How bad the fallout is in later years will be largely influenced by the course of the pandemic. The state’s economic forecasting commission predicted recovery will be slow — and that was assuming no more large outbreaks occurred and further aid from Congress.
It may not be enough to bring both parties to the table. Republicans have insisted they are only interested in working on bills this session that pertain to the budget and the coronavirus. Democrats have pushed for lawmakers to “finish the job,” with leadership advising lawmakers to stay away from bills that have high-dollar costs. Mills could call lawmakers back, too.
If she plans to do so, Mills is not telling. In a Wednesday statement, she said she has made no decisions about another supplemental budget and that she will review revenue reports and look for cost reductions while conferring with legislative leaders about “next steps.”

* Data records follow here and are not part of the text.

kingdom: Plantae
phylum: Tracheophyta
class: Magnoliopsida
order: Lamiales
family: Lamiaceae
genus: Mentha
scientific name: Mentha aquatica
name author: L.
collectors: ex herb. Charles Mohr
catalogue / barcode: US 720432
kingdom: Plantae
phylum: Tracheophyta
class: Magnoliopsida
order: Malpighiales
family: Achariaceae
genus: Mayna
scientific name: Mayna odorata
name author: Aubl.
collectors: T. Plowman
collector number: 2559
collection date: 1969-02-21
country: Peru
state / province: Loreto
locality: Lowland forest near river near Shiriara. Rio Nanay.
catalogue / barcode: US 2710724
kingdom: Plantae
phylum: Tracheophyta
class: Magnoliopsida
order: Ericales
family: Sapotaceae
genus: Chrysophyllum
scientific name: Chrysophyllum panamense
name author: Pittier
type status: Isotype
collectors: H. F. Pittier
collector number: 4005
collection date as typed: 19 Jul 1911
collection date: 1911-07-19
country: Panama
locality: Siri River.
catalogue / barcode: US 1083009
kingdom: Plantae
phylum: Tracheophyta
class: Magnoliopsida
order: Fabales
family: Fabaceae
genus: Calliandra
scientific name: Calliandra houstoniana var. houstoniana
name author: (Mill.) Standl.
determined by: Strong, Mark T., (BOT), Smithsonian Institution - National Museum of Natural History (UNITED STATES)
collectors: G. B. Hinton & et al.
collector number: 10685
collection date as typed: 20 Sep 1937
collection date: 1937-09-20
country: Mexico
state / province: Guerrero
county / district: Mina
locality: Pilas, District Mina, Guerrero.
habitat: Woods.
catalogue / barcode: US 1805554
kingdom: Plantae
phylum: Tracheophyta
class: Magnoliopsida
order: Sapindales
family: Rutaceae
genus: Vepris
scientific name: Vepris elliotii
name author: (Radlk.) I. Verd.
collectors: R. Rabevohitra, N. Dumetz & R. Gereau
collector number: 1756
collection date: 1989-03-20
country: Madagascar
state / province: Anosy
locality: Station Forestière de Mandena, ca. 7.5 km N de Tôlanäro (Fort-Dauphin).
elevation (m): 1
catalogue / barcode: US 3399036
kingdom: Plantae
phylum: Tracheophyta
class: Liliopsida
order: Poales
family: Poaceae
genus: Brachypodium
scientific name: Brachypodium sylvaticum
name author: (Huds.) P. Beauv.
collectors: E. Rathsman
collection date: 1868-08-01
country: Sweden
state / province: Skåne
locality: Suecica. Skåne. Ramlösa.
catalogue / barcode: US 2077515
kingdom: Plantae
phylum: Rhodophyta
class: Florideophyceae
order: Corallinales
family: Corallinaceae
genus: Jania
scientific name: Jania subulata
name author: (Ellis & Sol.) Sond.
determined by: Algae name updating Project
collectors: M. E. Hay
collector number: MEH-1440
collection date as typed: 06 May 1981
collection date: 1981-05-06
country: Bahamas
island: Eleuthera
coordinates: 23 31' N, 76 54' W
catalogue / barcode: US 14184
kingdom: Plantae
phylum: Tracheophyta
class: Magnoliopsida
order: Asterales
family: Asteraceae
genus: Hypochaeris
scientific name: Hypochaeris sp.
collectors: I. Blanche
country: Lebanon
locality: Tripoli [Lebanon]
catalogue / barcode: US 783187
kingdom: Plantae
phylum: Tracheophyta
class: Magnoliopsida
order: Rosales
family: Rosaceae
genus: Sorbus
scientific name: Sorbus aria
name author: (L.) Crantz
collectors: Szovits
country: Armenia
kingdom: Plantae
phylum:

The state’s Highway Fund was revised down by $30 million for next year, largely driven by a projected $28 million drop in gas tax revenues. That is on top of a $232 million shortfall the Department of Transportation said it was facing prior to the pandemic. The worst year is expected to be felt next year, with the shortfall decreasing by roughly half in 2022 and 2023.
Funding the state’s capital roads and bridges projects was a high-profile discussion last session, largely focused on a desire to decrease reliance on bonding and largely partisan debates around increasing general fund contributions and raising the gas tax to increase revenue.
A commission convened by Mills recommended increasing the funding, but punted on a long-term fix, an action that could put the decision in the hands of the next Legislature as a special session remains elusive.
The pandemic is expected to also take a toll on the Fund for a Healthy Maine, a fund reserved for health promotion purposes largely fueled by money from the tobacco settlements and casino revenues. The latter has been dragged down as casinos closed during the pandemic and have slowly begun to reopen.